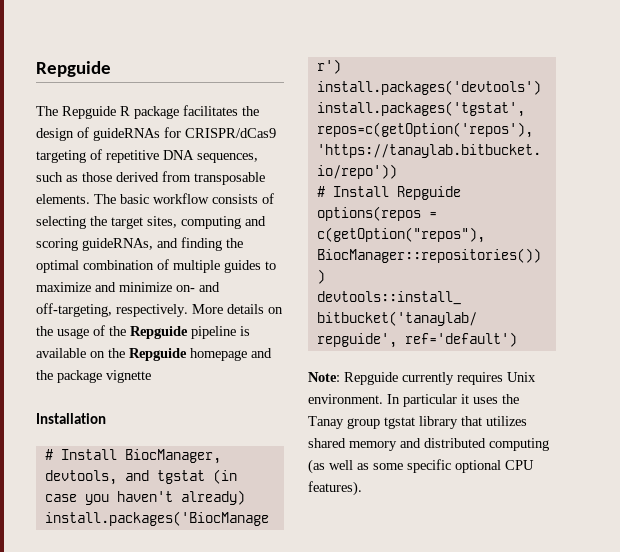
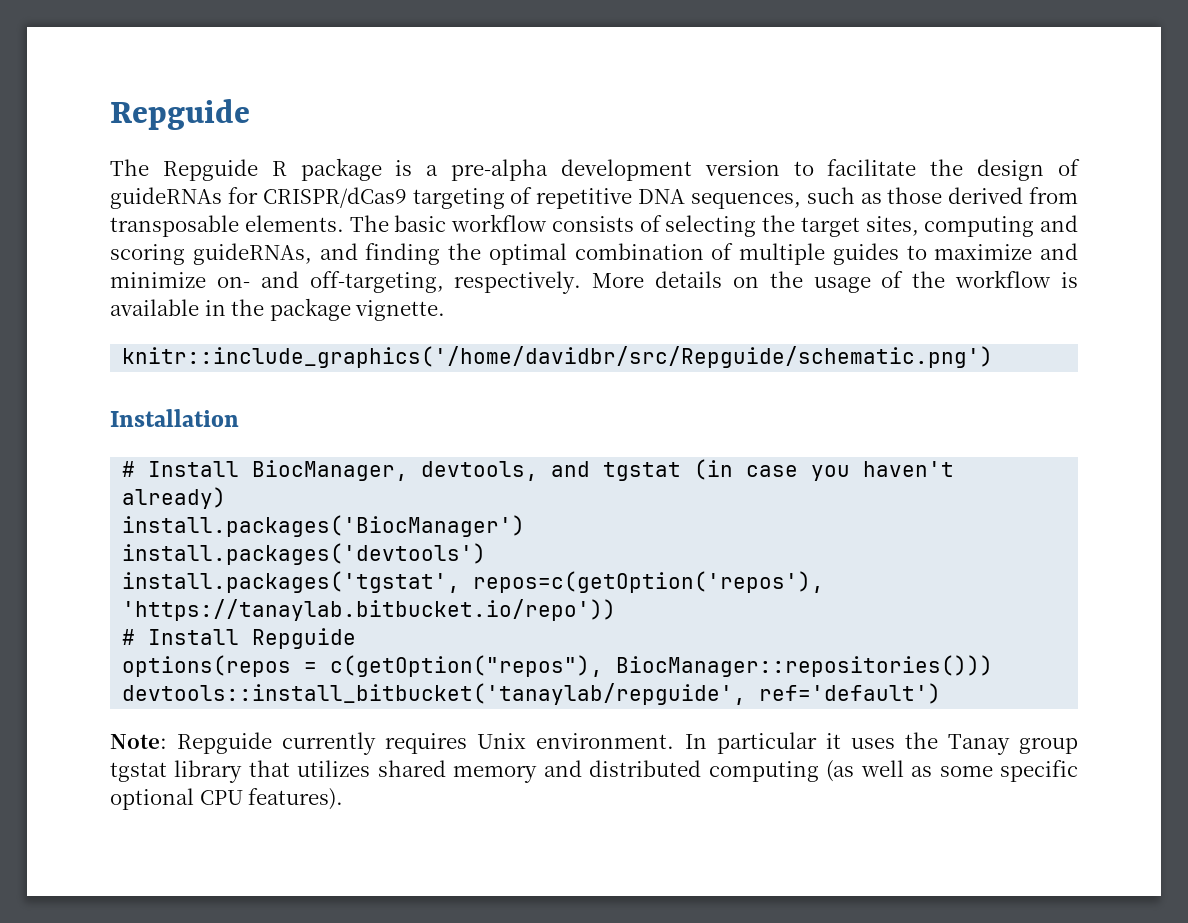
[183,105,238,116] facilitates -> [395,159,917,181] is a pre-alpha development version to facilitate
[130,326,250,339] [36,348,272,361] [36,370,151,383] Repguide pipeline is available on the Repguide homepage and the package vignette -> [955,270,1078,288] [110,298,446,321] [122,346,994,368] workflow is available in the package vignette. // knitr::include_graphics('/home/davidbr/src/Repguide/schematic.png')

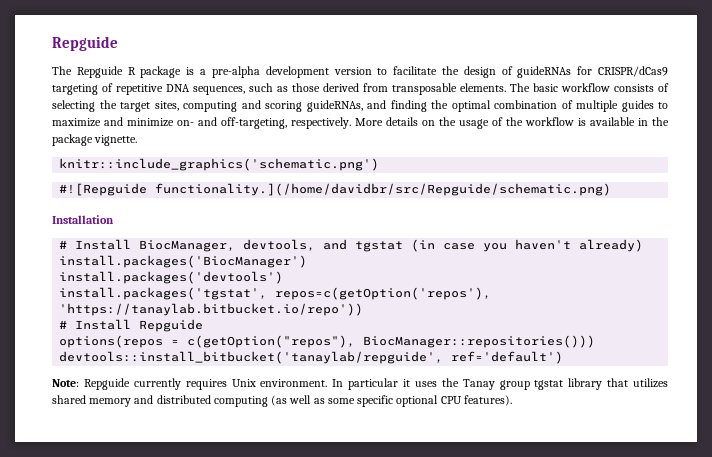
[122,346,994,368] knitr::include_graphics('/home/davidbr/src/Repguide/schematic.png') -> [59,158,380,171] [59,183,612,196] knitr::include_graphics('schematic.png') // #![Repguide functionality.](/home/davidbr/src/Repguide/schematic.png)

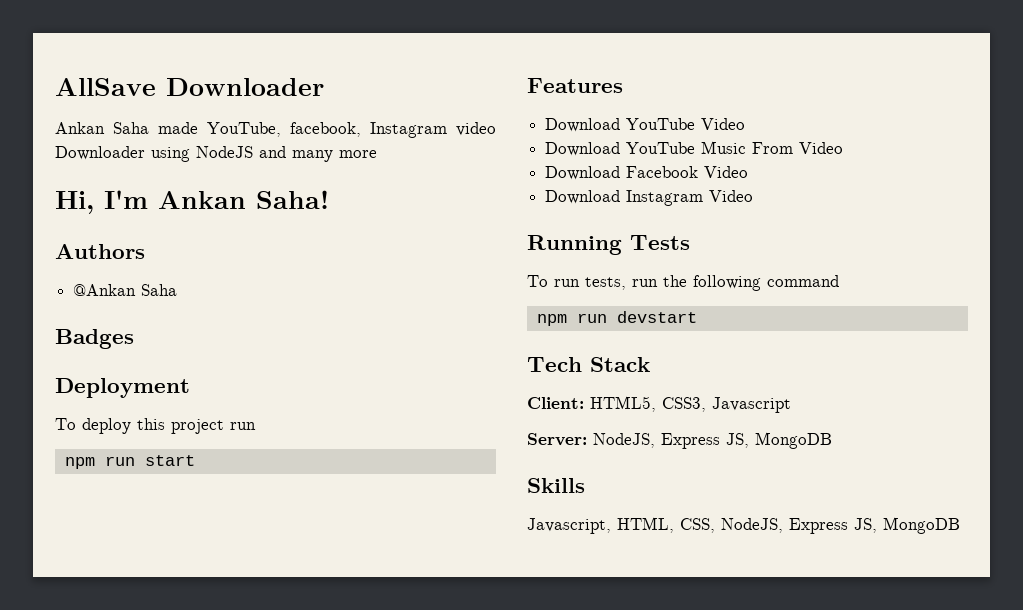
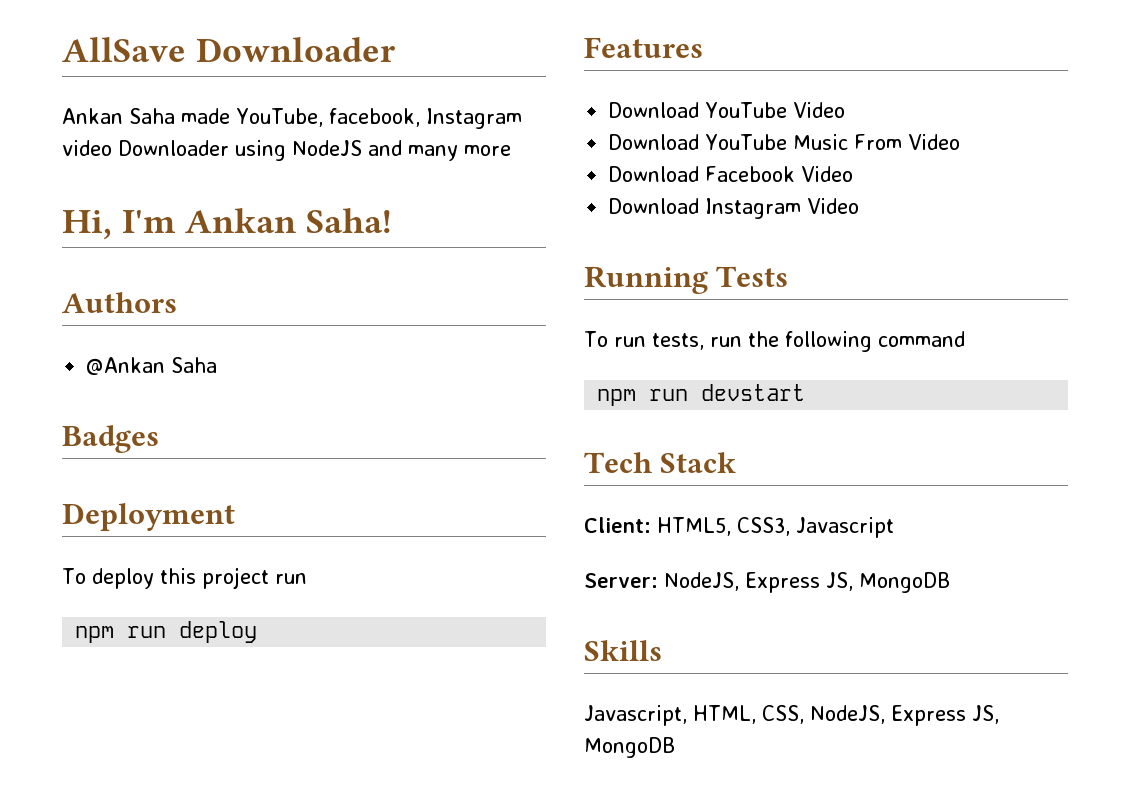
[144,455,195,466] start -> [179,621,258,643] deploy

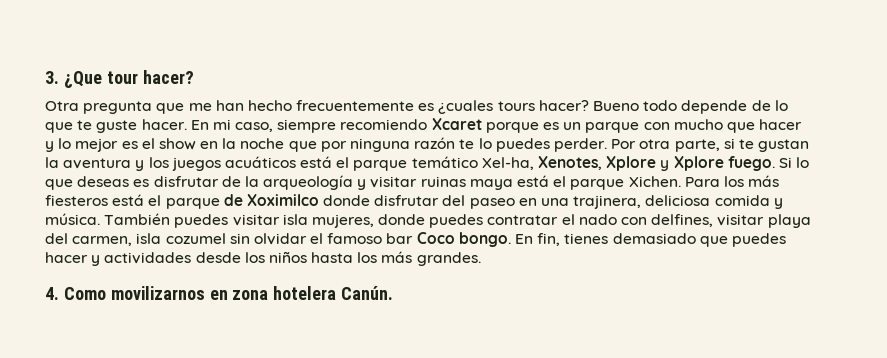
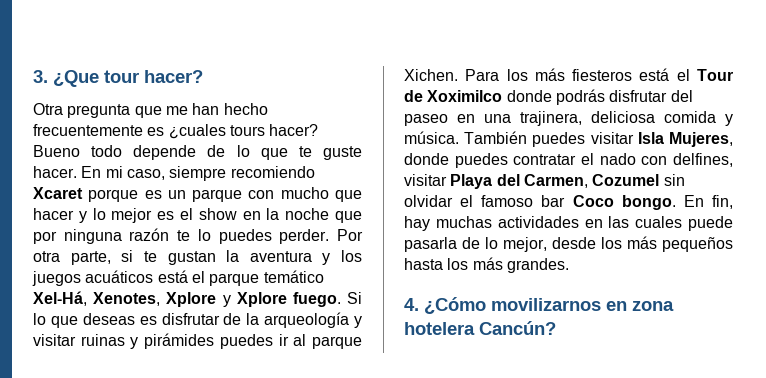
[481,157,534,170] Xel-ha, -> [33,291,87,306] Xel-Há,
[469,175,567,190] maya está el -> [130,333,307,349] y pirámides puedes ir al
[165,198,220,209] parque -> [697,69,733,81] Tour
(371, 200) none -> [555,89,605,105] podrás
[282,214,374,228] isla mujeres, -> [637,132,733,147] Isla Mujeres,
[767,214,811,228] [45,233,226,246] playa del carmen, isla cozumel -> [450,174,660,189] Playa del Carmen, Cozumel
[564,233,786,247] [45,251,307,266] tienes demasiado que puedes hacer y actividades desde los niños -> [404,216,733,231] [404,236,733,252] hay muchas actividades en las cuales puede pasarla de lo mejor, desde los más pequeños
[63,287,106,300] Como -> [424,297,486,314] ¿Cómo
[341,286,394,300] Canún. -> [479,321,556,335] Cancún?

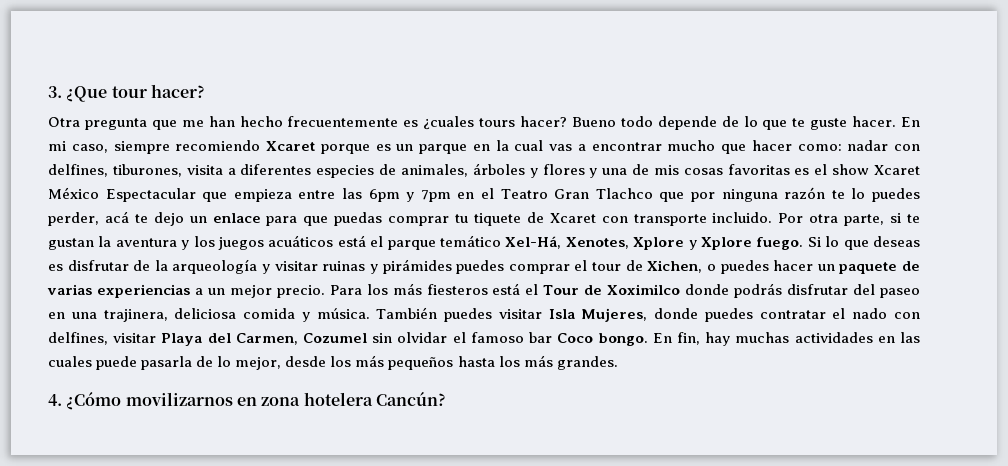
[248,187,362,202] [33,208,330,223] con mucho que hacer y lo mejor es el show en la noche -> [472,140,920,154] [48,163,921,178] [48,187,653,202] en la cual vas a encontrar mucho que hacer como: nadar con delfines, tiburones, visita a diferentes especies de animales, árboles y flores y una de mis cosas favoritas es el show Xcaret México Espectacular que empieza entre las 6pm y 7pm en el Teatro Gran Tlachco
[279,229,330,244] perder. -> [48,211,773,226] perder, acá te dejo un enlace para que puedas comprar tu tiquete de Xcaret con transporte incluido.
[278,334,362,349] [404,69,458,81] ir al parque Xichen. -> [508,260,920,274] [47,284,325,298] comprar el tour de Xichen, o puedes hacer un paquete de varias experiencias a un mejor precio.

──────

> [Task brief]:
Reproduce the records above from their first line to the line bearing "[341,286,394,300] Canún. ->", both ends included, leaving every picture out.

> [Reply]:
[183,105,238,116] facilitates -> [395,159,917,181] is a pre-alpha development version to facilitate
[130,326,250,339] [36,348,272,361] [36,370,151,383] Repguide pipeline is available on the Repguide homepage and the package vignette -> [955,270,1078,288] [110,298,446,321] [122,346,994,368] workflow is available in the package vignette. // knitr::include_graphics('/home/davidbr/src/Repguide/schematic.png')

[122,346,994,368] knitr::include_graphics('/home/davidbr/src/Repguide/schematic.png') -> [59,158,380,171] [59,183,612,196] knitr::include_graphics('schematic.png') // #![Repguide functionality.](/home/davidbr/src/Repguide/schematic.png)

[144,455,195,466] start -> [179,621,258,643] deploy

[481,157,534,170] Xel-ha, -> [33,291,87,306] Xel-Há,
[469,175,567,190] maya está el -> [130,333,307,349] y pirámides puedes ir al
[165,198,220,209] parque -> [697,69,733,81] Tour
(371, 200) none -> [555,89,605,105] podrás
[282,214,374,228] isla mujeres, -> [637,132,733,147] Isla Mujeres,
[767,214,811,228] [45,233,226,246] playa del carmen, isla cozumel -> [450,174,660,189] Playa del Carmen, Cozumel
[564,233,786,247] [45,251,307,266] tienes demasiado que puedes hacer y actividades desde los niños -> [404,216,733,231] [404,236,733,252] hay muchas actividades en las cuales puede pasarla de lo mejor, desde los más pequeños
[63,287,106,300] Como -> [424,297,486,314] ¿Cómo
[341,286,394,300] Canún. -> [479,321,556,335] Cancún?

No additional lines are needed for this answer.